Graduating the next generation of water professionals
“We are very excited to see our first cohort of full time students graduating this December. Students who started in 2020, the year of the pandemic and whom we have supported all the way through to their final capstone applied research projects,” says Associate Professor Brian McIntosh, Program Director of the Master of Catchment Science.
“There is a growing recognition that effective catchment restoration and protection measures require assessment, design and implementation expertise that integrates a range of catchment processes from hydrology through to geomorphology, water quality and ecology. We developed the Master of Catchment Science to respond to this need, as a way of creating professionals literate in catchment monitoring and measurement, in the use of remote sensing and spatial data, in hydrologic and hydraulic modelling and in data and computing skills as well as in the catchment process sciences themselves. There are no other postgraduate degrees that offer a way for those interested or involved in catchment management to pursue a rigorous scientific education to underpin and inform their practice and career development.”
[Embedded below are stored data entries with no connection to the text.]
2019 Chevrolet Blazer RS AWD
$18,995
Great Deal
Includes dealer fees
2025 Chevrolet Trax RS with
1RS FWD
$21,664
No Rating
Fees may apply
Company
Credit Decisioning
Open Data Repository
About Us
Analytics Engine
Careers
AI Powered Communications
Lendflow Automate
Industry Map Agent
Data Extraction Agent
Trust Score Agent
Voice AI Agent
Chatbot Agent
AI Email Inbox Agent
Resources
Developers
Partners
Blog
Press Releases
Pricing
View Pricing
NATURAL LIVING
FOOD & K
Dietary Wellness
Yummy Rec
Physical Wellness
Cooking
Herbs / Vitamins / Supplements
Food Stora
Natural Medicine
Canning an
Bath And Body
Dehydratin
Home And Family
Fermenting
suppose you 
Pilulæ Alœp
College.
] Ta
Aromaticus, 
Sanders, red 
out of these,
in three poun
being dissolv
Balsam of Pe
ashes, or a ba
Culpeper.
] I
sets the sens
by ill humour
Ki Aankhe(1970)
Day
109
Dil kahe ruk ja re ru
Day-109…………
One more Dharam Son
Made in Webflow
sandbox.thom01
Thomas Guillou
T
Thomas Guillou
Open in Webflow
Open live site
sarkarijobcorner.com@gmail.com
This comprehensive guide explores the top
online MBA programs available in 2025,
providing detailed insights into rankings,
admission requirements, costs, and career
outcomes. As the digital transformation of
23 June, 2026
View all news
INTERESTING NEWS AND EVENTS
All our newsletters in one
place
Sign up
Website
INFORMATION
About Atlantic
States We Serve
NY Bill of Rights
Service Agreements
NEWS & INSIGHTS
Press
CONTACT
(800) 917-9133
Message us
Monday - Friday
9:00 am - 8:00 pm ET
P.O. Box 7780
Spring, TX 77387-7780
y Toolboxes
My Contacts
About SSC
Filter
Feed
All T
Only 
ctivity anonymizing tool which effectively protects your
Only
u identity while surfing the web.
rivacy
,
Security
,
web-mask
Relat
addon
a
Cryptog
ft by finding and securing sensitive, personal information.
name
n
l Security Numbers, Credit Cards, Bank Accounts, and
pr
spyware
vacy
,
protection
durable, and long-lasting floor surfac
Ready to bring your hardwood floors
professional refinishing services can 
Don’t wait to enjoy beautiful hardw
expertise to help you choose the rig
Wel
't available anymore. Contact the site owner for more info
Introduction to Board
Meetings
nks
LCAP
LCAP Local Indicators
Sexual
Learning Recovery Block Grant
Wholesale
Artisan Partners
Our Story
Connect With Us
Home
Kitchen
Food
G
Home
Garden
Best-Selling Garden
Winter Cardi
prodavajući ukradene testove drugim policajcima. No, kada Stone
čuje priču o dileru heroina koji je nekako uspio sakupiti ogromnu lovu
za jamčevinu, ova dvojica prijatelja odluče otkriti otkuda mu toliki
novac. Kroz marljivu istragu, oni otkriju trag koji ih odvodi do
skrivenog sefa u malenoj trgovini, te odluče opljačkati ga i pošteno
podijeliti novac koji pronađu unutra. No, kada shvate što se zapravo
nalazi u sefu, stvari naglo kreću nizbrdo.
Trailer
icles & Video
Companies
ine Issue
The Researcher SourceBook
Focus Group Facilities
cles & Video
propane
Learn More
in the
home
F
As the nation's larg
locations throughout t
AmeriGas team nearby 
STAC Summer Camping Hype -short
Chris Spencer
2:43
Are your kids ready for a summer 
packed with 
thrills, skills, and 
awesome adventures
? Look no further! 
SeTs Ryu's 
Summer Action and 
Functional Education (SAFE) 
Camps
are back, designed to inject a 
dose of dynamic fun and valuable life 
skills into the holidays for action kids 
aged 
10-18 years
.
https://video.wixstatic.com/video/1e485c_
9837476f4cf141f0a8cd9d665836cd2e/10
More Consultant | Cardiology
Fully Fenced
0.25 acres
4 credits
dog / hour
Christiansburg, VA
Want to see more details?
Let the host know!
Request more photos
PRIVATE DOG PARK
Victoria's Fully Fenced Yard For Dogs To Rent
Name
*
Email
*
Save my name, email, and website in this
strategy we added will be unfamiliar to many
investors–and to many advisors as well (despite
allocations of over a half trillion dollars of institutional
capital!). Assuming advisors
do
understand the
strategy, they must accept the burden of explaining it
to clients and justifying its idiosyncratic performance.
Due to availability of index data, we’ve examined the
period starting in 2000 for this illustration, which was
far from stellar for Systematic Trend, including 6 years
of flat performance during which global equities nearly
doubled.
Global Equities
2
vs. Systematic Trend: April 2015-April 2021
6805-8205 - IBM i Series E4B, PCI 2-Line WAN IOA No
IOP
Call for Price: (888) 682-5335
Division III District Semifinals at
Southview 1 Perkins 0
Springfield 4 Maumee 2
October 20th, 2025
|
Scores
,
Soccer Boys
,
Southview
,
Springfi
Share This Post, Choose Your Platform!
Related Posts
The Master of Catchment Science will be graduating its first cohort of four full time students in December 2021 with further cohorts of full time and part time students still studying. The Program is available as a full time two year or part time four year Masters program delivered online with intensive field based learning opportunities spread throughout. The program is suitable for working professionals as well as full time students.
In addition to the full Masters, the program is available as a one year full time, two year part time Graduate Diploma in Catchment Science, and as two Graduate Certificates – one in Catchment Hydrology, and one in Catchment Processes.